A haunted house but it’s just me walking from room to room to see the mass destruction that occurred when I left my kids alone for 5 min to take a shower.
You can rain on my parade but please don’t poop in my punch bowl.
“kill them with kindness” wrong. crow attack
🐦⬛🐦⬛🐦⬛🐦⬛🐦⬛🐦⬛🐦⬛🐦⬛🐦⬛🐦⬛🐦⬛🐦⬛🐦⬛🐦⬛🐦⬛🐦⬛🐦⬛🐦⬛🐦⬛🐦⬛🐦⬛🐦⬛🐦⬛🐦⬛🐦⬛🐦⬛🐦⬛🐦⬛🐦⬛🐦⬛🐦⬛🐦⬛🐦⬛🐦⬛🐦⬛🐦⬛🐦⬛🐦⬛🐦⬛🐦⬛🐦⬛🐦⬛🐦⬛🐦⬛🐦⬛🐦⬛🐦⬛
From now on when you see me use the word “variants” know that I’m referring to my children.
Whatever, Usain Bolt. I’ve been finishing in under 10 seconds for years.

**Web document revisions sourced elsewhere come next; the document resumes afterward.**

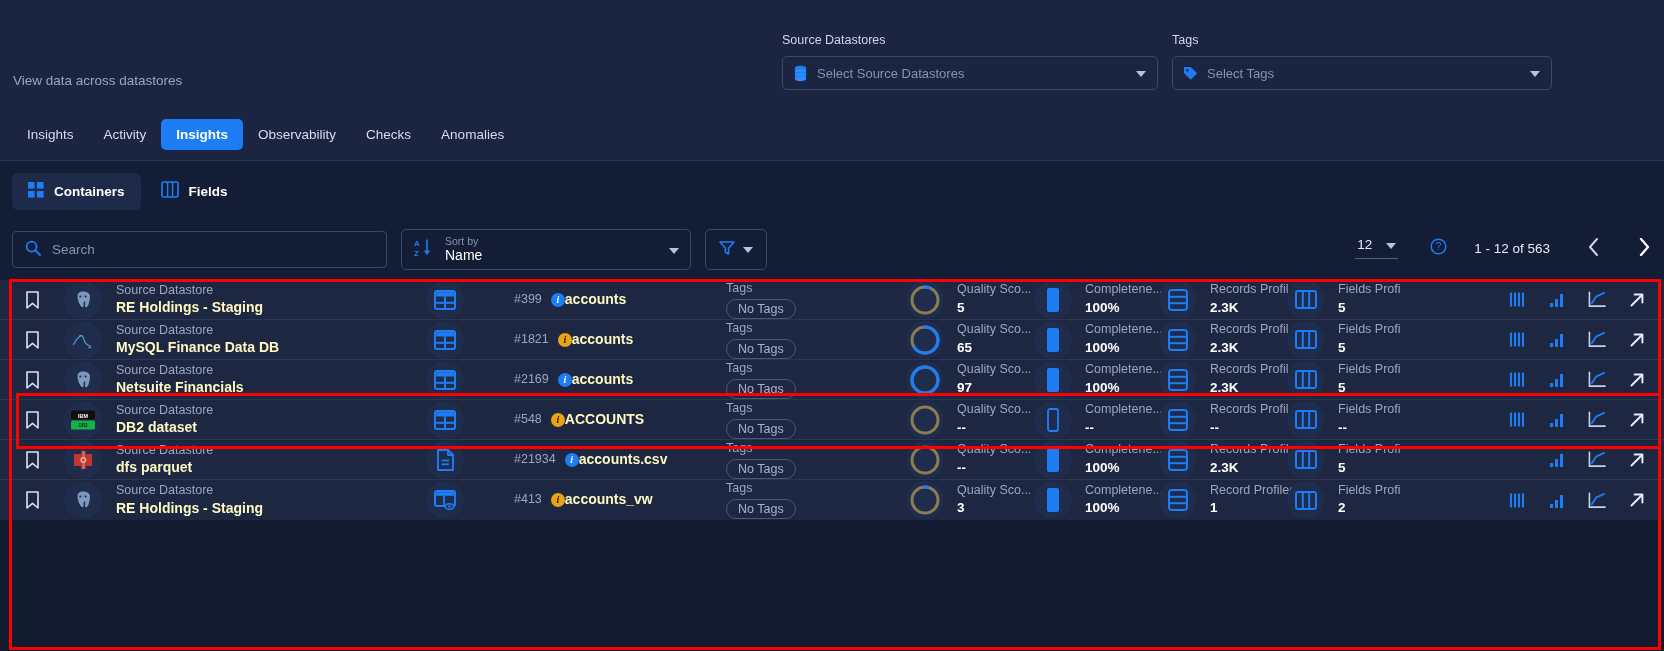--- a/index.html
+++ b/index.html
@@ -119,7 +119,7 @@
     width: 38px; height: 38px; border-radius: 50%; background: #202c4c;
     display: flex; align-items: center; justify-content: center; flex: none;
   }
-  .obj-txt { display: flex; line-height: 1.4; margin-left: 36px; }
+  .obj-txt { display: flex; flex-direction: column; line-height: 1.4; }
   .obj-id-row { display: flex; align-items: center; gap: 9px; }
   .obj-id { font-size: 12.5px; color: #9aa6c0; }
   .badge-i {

I tend to be very Snow White-ish with animals, but today a squirrel threw a nut at my head
Win some, lose some
[Independence Day – 2017]
ALIEN {auto-translated}: We. are. taking. over. the. leadership. of. your. country. Do. not. r—
WILL SMITH: Fine
Some parents are blessed with amazing kids and others have kids that decide to learn the trumpet.
I’d like to schedule a disappointment.
I can relate to blenders because I also scream while I’m doing my job.
[date]
ME: do you have kids or pets?
HER: a son and a cat
ME: what are their names?
HER: John & Batman
ME: nice! my son is also named Batman
The 7 dwarfs of allergy season…
Sniffy, Sneezy, Stuffy, Wheezy, Runny, Itchy, and Dopey.
Everyone is so pissed off about the birds that they neglect to notice those eight maids a-milking also came with eight cows a-shitting.